Single by GloRilla

from the album Glorious
- Released: September 20, 2024
- Genre: Southern hip hop
- Length: 2:08
- Label: CMG; Interscope;
- Songwriters: Gloria Woods; Edgar Ferrera; Michael Mulé; Isaac De Boni; Montay Humphrey; Aaron Bolton; Anthony Platt; Donald Jenkins; Maurice Gleaton; Korey Roberson; Howard Simmons;
- Producers: SkipOnDaBeat; FnZ;

GloRilla singles chronology
| "Show Dat Work" (2024) | "Hollon" (2024) | "Whatchu Kno About Me" (2024) |

Music video
- "Hollon" on YouTube

= Hollon =

2024 single by GloRilla

"Hollon" (stylised in all caps) is a song by American rapper GloRilla, released on September 20, 2024, as the second single from her debut studio album, Glorious. Produced by SkipOnDaBeat and FnZ, it samples "Hold on Ho" by Unk.

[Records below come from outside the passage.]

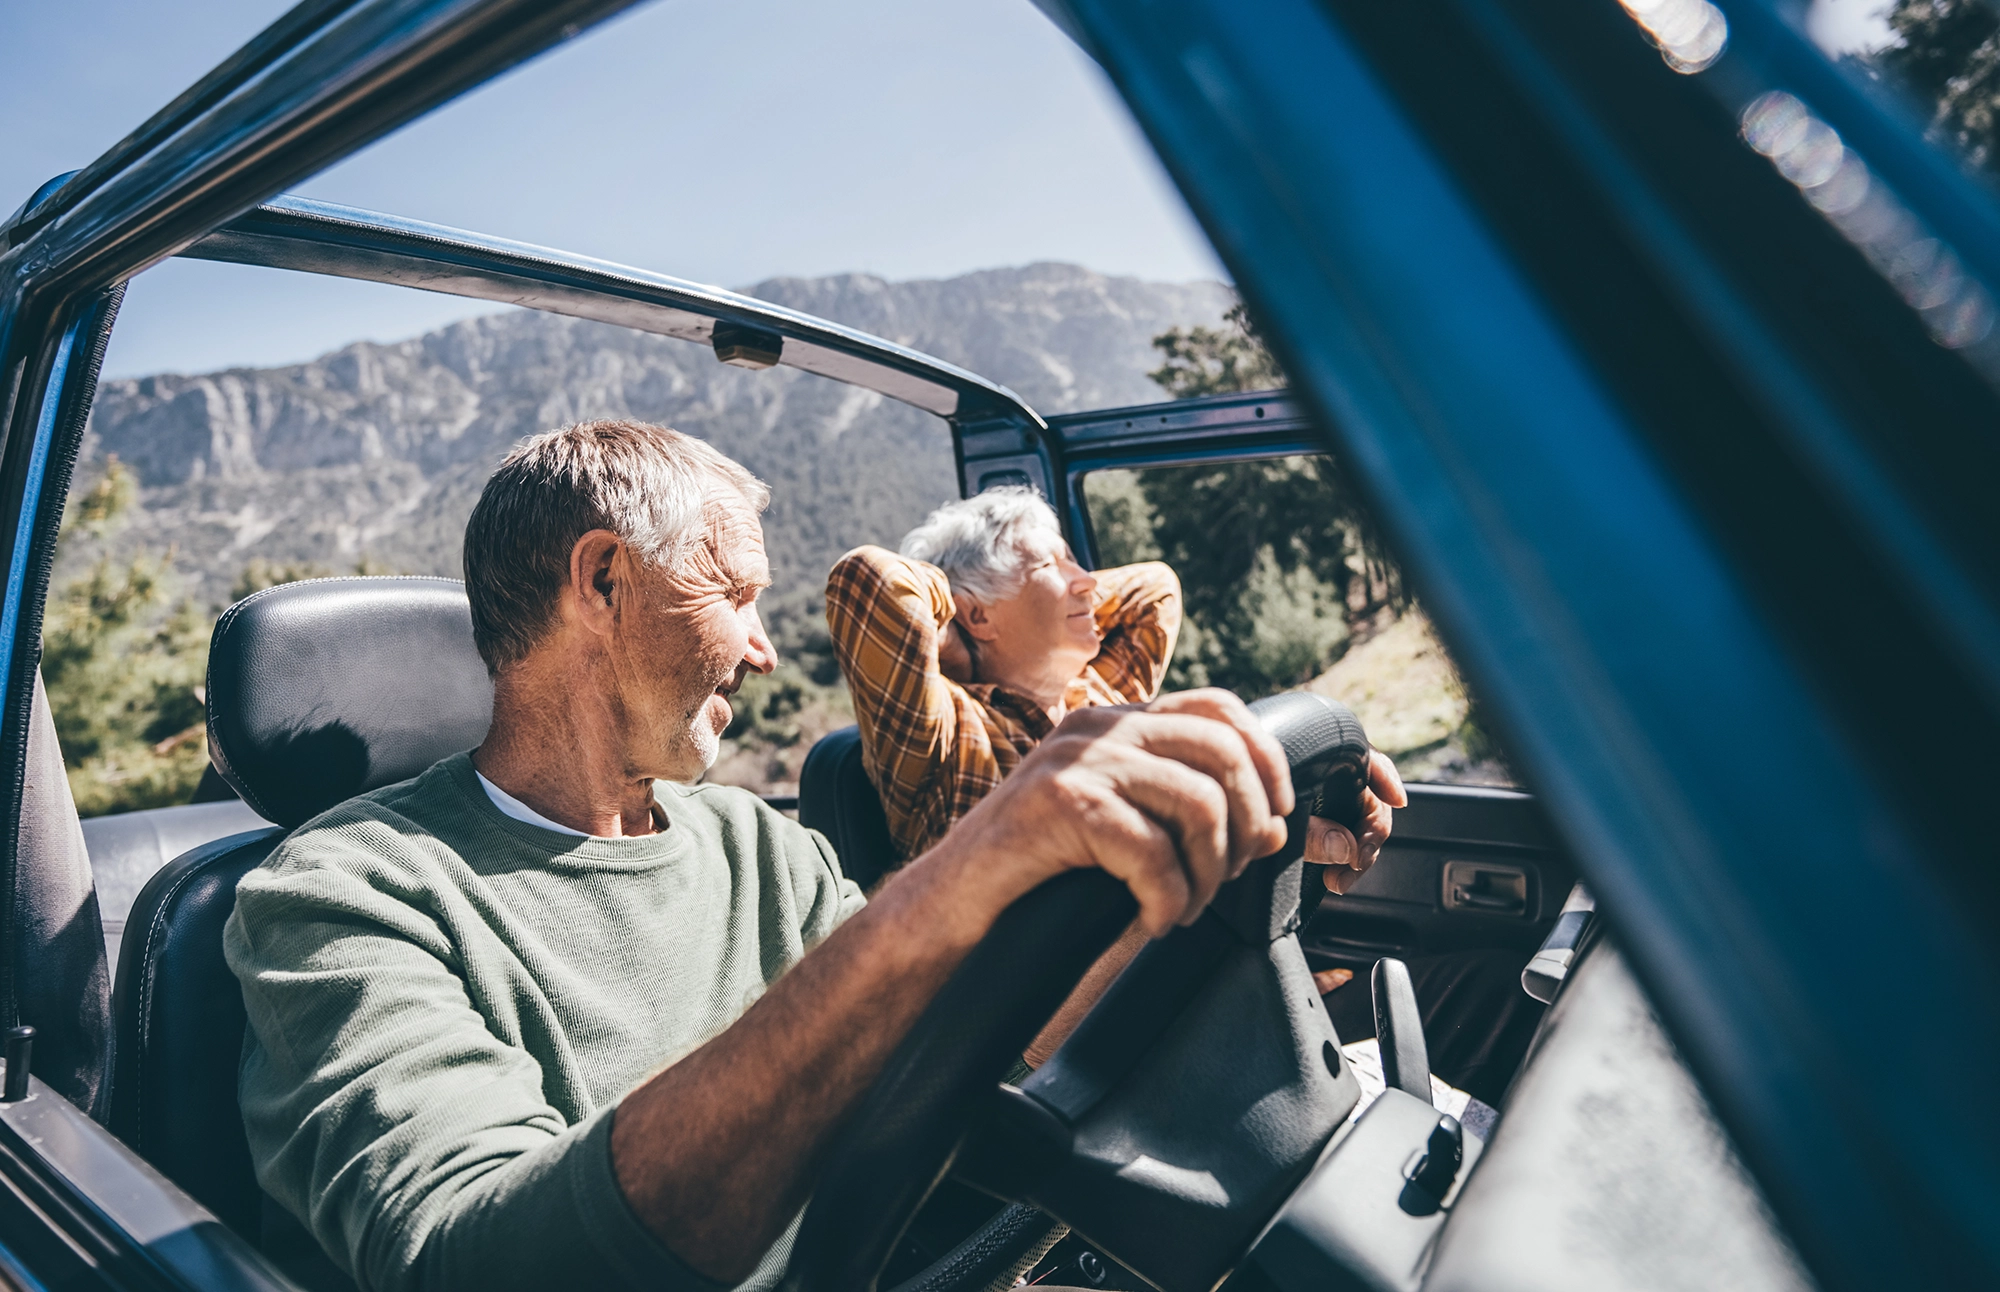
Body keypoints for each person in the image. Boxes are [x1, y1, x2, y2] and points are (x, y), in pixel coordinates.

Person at [224, 420, 1297, 1292]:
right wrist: (949, 880)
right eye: (734, 594)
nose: (763, 646)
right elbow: (475, 1261)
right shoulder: (340, 892)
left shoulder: (750, 839)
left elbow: (971, 1033)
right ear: (600, 582)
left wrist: (1218, 894)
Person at [826, 488, 1538, 1104]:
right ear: (974, 614)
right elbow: (868, 585)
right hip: (1072, 1033)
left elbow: (1156, 589)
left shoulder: (1106, 697)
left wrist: (1052, 580)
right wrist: (961, 629)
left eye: (1084, 565)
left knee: (1490, 989)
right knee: (1483, 1010)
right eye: (1056, 563)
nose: (1088, 584)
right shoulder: (944, 735)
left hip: (1194, 970)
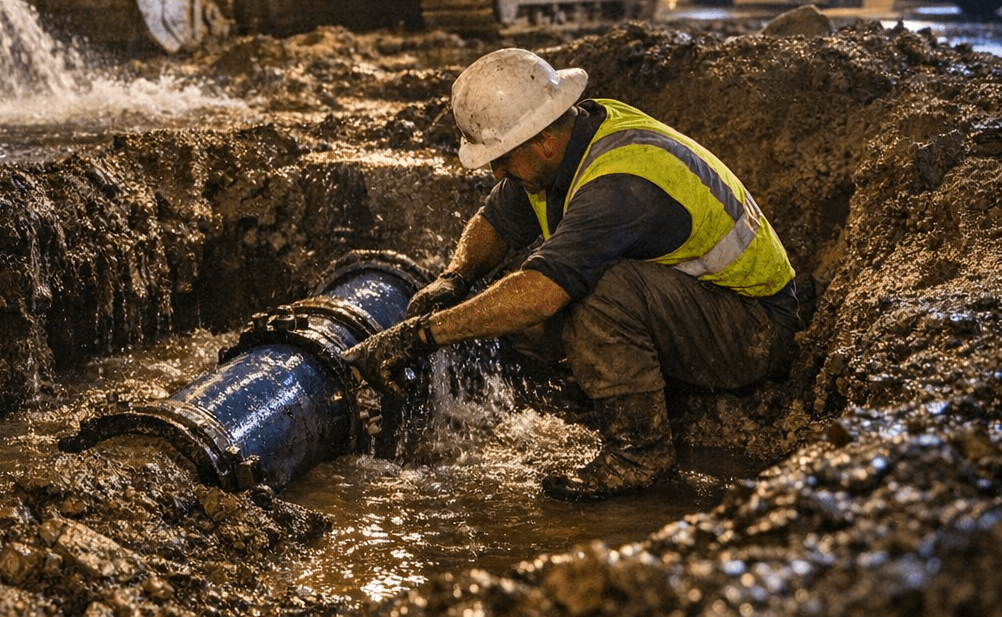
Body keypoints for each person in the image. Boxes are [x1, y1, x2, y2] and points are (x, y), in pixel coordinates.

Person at [342, 48, 802, 501]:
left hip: (752, 330)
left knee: (591, 290)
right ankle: (598, 389)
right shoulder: (563, 147)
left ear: (542, 139)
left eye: (502, 156)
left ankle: (638, 455)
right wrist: (455, 278)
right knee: (507, 297)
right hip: (700, 306)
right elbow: (494, 223)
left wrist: (420, 336)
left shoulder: (619, 184)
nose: (496, 170)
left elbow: (541, 294)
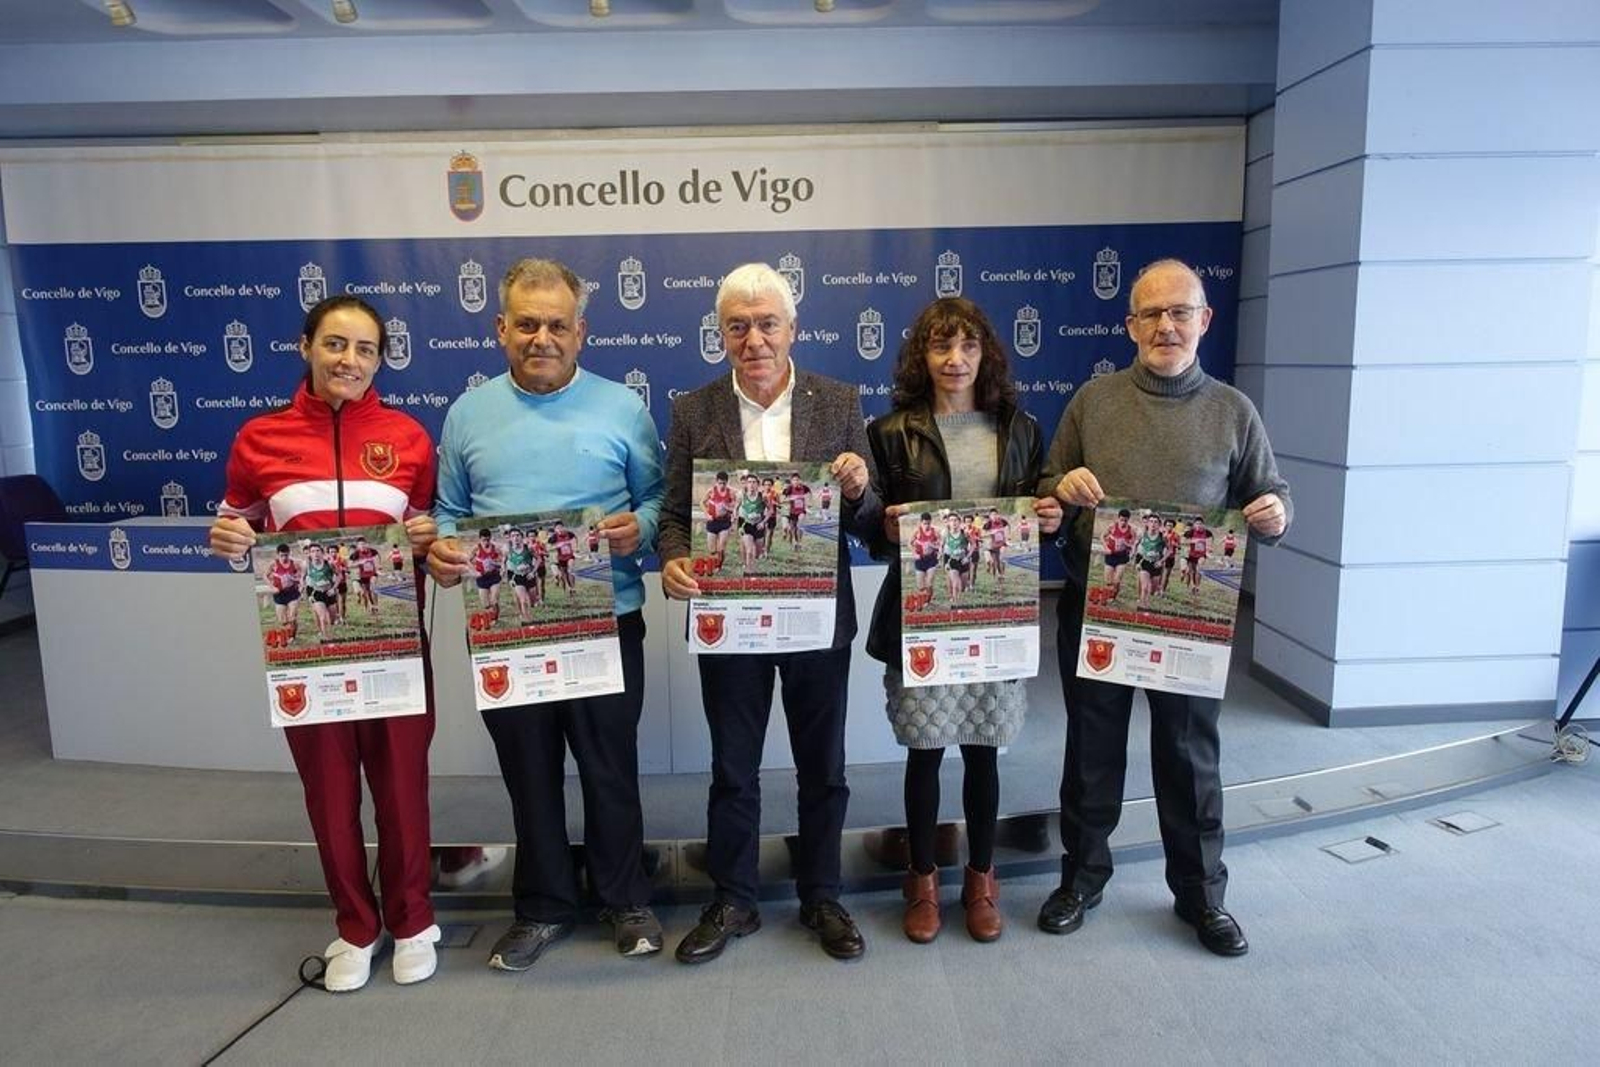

==Composition and lyrics==
The song is built on a sample of "Hold on Ho", using hi-hats and a horn sample as well. GloRilla boasts to her enemies, declaring how she and her women friends handle problems in the opening: "You must not know what you just started / Me and my bitches go gnarly / Give a fuck about this party / We gon' step on shit regardless".

==Critical reception==
Tom Breihan of Stereogum called the song "another in her long series of hard-stomping chant-alongs". Elias Andrews of HotNewHipHop stated, "GloRilla is talking trash and flexing on her haters. What else would you want her to do? She does it well, and it sounds ridiculously catchy as she does it." Aaron Williams of Uproxx wrote regarding the song, "One thing GloRilla is good at: giving fans rambunctious singalong anthems with crowd-pleasing chants set to soul-shaking beats."

==Charts==

Chart performance for "Hollon"
| Chart (2024) | Peak position |
|---|---|
| US Billboard Hot 100 | 48 |
| US Hot R&B/Hip-Hop Songs (Billboard) | 12 |

==Certifications==

Certifications for "Hollon"
| Region | Certification | Certified units/sales |
| United States (RIAA) | Gold | 500,000^{‡} |
^{‡} Sales+streaming figures based on certification alone.